Bierwisch started playing - and following - cricket only four years ago, when former Germany women's captain Stephanie Frohnmayer asked her to join her cricket club while Bierwisch was a scholar at a research institute in Munich. To meet her international playing commitments today, she takes time off and works weekends to make up in her full-time job at a consultancy.
"I love what I'm doing, so it's fine," she says. "I picked it up only as I started playing. Watching a lot of matches on YouTube helped me understand the game.
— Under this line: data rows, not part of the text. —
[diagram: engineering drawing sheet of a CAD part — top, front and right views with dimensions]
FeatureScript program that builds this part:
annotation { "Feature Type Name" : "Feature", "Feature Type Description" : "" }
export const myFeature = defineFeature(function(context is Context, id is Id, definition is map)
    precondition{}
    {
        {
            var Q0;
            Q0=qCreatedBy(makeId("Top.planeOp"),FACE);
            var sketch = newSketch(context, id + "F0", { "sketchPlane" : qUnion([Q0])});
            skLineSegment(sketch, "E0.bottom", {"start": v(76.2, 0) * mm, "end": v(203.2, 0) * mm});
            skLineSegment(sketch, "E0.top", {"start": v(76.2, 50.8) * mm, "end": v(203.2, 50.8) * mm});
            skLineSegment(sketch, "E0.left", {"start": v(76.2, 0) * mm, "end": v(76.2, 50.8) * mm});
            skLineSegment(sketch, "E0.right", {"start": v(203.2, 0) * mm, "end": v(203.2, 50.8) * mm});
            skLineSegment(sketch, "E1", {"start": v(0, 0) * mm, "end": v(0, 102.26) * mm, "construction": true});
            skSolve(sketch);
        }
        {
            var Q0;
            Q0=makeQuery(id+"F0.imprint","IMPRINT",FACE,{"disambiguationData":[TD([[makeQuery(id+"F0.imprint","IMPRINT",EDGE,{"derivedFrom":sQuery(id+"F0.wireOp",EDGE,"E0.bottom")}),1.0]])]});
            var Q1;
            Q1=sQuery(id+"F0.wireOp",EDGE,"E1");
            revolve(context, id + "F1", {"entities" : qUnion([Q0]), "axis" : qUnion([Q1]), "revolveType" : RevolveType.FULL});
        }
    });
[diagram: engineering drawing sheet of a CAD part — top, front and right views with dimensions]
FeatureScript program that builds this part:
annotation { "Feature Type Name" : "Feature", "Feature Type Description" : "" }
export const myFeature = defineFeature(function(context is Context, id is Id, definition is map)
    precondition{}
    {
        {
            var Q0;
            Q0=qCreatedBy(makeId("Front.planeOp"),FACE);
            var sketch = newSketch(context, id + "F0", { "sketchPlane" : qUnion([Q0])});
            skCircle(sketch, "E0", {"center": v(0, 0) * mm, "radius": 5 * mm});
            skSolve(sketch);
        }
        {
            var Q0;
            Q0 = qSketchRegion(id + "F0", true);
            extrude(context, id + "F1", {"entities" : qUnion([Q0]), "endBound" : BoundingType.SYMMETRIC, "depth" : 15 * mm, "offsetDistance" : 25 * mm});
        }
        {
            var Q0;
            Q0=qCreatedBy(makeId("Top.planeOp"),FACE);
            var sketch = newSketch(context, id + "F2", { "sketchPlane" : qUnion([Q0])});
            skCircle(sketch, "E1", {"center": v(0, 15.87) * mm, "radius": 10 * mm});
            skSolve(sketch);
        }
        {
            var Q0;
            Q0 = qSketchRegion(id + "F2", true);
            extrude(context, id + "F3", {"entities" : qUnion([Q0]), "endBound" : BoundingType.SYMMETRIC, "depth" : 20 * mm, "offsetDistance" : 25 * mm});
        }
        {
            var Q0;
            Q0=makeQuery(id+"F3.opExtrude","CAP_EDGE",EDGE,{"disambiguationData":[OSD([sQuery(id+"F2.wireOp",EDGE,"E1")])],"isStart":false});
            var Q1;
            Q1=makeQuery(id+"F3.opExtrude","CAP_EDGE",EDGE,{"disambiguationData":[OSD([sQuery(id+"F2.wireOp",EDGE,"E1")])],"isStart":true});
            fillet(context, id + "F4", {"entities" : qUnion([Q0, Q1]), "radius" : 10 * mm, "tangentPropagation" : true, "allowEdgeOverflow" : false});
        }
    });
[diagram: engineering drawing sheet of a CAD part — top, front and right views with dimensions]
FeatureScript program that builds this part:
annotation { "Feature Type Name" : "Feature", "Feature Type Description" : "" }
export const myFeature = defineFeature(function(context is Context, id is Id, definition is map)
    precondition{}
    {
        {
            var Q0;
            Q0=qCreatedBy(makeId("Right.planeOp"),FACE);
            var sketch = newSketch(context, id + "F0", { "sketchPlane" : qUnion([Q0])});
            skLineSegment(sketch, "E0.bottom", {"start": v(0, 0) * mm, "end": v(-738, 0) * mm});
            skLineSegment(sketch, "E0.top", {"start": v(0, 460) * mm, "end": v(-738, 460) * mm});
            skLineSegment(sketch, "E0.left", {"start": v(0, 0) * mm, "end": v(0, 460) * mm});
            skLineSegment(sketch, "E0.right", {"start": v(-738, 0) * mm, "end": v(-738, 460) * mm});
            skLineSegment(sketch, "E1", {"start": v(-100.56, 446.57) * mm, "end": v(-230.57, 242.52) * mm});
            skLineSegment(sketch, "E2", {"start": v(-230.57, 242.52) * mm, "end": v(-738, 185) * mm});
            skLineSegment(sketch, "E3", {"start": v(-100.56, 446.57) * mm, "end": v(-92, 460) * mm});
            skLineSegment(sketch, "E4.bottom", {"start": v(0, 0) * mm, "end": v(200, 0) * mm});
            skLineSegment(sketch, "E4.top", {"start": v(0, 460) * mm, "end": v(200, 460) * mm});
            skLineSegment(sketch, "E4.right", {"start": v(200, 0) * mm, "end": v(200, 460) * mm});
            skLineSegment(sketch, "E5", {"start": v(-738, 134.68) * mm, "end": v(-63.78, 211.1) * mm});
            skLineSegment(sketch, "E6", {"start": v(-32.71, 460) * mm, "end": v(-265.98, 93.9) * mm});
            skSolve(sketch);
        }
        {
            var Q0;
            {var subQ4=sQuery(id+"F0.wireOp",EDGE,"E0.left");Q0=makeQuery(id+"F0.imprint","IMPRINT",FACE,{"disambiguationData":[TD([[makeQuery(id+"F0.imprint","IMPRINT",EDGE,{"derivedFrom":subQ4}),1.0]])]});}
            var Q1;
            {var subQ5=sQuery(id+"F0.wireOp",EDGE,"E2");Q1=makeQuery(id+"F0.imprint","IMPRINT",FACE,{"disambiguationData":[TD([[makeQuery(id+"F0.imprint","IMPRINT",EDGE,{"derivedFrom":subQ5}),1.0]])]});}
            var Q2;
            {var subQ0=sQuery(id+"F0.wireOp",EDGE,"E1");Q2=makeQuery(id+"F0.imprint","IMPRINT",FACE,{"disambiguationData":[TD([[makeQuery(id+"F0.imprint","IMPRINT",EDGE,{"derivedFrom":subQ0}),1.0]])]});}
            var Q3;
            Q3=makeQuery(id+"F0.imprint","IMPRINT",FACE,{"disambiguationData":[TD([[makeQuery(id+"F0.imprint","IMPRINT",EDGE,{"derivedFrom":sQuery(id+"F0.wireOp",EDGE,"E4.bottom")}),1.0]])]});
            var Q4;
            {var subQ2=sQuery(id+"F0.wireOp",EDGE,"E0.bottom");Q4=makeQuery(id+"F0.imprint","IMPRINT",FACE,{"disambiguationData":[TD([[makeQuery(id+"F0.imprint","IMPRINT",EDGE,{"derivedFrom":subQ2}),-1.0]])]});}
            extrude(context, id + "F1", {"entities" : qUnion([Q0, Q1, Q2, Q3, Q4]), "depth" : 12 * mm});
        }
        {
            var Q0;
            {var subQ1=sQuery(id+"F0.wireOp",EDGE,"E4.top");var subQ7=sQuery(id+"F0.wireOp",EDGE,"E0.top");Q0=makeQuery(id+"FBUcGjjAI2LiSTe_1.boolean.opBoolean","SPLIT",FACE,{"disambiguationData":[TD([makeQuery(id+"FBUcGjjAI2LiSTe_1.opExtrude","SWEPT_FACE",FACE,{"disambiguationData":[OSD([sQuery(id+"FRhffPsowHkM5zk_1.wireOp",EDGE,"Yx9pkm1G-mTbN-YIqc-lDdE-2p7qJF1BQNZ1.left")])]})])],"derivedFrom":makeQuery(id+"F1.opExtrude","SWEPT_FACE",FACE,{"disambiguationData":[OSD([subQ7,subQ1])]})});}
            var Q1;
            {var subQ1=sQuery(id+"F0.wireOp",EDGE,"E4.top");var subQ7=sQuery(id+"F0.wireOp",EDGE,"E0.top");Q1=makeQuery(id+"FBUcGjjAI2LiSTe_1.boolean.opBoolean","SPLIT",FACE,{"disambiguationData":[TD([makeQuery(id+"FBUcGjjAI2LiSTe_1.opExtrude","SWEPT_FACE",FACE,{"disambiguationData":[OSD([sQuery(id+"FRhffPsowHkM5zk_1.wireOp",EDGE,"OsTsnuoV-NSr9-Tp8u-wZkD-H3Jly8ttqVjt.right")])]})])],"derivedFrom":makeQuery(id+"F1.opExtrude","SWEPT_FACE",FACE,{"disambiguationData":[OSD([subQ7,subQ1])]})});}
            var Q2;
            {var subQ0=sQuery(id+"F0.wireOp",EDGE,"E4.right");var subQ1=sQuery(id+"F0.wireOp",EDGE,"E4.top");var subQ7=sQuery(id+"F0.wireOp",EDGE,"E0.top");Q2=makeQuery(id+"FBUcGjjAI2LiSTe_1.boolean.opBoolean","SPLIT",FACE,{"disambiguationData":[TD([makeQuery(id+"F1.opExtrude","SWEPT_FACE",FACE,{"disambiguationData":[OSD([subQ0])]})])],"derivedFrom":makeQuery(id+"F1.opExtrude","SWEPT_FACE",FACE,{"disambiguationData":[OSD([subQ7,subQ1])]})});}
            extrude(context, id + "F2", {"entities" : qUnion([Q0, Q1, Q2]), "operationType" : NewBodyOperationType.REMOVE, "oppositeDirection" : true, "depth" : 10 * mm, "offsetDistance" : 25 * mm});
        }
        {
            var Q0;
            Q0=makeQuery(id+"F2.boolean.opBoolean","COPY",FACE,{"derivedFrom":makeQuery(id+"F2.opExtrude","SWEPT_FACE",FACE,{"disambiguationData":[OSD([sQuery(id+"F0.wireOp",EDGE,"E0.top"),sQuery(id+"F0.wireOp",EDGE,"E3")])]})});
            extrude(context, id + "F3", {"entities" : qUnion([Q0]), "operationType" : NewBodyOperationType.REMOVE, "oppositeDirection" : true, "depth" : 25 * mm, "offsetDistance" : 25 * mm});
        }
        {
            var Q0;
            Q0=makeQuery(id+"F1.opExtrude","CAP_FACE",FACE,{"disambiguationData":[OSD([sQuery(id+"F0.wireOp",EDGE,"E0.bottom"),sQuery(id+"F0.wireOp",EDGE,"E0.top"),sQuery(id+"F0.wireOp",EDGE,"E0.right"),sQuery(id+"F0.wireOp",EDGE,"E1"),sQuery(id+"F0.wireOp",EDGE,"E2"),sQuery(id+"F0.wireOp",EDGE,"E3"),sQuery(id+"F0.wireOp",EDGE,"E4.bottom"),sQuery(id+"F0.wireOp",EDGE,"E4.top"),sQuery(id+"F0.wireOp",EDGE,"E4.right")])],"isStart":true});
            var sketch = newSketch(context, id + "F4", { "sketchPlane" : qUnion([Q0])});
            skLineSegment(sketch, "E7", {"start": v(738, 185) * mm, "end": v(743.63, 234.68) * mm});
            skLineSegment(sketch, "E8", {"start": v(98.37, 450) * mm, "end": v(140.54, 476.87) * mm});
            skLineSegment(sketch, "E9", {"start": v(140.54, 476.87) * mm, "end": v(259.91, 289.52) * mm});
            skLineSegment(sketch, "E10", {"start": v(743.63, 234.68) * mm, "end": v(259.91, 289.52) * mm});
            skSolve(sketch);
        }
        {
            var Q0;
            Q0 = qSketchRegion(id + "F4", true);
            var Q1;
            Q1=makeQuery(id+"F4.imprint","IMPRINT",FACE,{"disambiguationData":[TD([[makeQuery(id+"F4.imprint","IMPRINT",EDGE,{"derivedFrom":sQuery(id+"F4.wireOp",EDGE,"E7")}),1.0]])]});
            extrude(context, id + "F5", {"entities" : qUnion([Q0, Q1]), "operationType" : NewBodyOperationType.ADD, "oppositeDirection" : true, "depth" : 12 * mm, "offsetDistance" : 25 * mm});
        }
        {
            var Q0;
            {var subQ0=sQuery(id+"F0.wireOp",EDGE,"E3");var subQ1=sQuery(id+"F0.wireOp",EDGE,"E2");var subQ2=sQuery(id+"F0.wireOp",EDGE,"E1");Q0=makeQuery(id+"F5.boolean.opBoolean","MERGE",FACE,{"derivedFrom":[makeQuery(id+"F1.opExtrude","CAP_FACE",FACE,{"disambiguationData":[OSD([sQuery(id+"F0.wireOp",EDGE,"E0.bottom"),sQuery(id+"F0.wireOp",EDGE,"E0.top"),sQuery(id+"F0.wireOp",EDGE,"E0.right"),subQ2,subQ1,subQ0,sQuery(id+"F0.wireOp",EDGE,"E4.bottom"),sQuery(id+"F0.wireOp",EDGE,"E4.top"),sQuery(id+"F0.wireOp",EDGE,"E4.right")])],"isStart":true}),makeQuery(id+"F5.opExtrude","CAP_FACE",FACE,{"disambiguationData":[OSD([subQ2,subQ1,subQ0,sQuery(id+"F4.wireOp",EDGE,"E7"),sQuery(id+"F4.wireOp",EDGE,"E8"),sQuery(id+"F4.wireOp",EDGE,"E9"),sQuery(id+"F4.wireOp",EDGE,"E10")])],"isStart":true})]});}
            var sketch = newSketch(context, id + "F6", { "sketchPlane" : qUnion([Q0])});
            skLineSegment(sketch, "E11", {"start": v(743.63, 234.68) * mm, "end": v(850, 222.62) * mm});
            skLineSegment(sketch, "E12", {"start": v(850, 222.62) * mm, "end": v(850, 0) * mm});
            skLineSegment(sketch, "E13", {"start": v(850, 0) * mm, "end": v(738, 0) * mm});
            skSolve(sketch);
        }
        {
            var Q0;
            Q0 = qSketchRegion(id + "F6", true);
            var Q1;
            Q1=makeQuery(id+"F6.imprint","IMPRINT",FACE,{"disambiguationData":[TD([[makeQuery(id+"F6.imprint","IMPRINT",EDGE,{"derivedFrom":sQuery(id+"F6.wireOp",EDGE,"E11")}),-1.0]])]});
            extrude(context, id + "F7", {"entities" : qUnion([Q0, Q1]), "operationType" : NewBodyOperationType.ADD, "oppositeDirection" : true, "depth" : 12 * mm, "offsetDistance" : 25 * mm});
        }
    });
"Our captain Anuradha is also very experienced. She's always there when you need cricket or life-related advice. Our coach Michael is incredible too. He knows exactly what to tell each player and how he can bring the best out of them. Our team improved a lot since he picked up the job as a coach.
"There's no rivalry - we're like friends supporting each other, helping each other out. It's bringing out the best in us and helping us achieve all these amazing records we got in Austria."
For Thewlis too, the biggest strength of the team, unbeaten this year, is their unity.
"We had a journey up to the north of Germany from Hamburg and we did some stupid stuff on the train," he says. "We did jigsaws together as teams and they were taking pieces away from each other. We also shared what they admire about one another because I don't think team-mates share that sort of information. You get to know what your strengths are. I couldn't ask for a more cohesive group."
Loveday said that the players all fight for each other on the field. "Somebody pointed out we don't have names at the back of our shirts. It just has 'Deutschland' and 'Germany' written on it. They all play for the team. The way they go about it is incredible."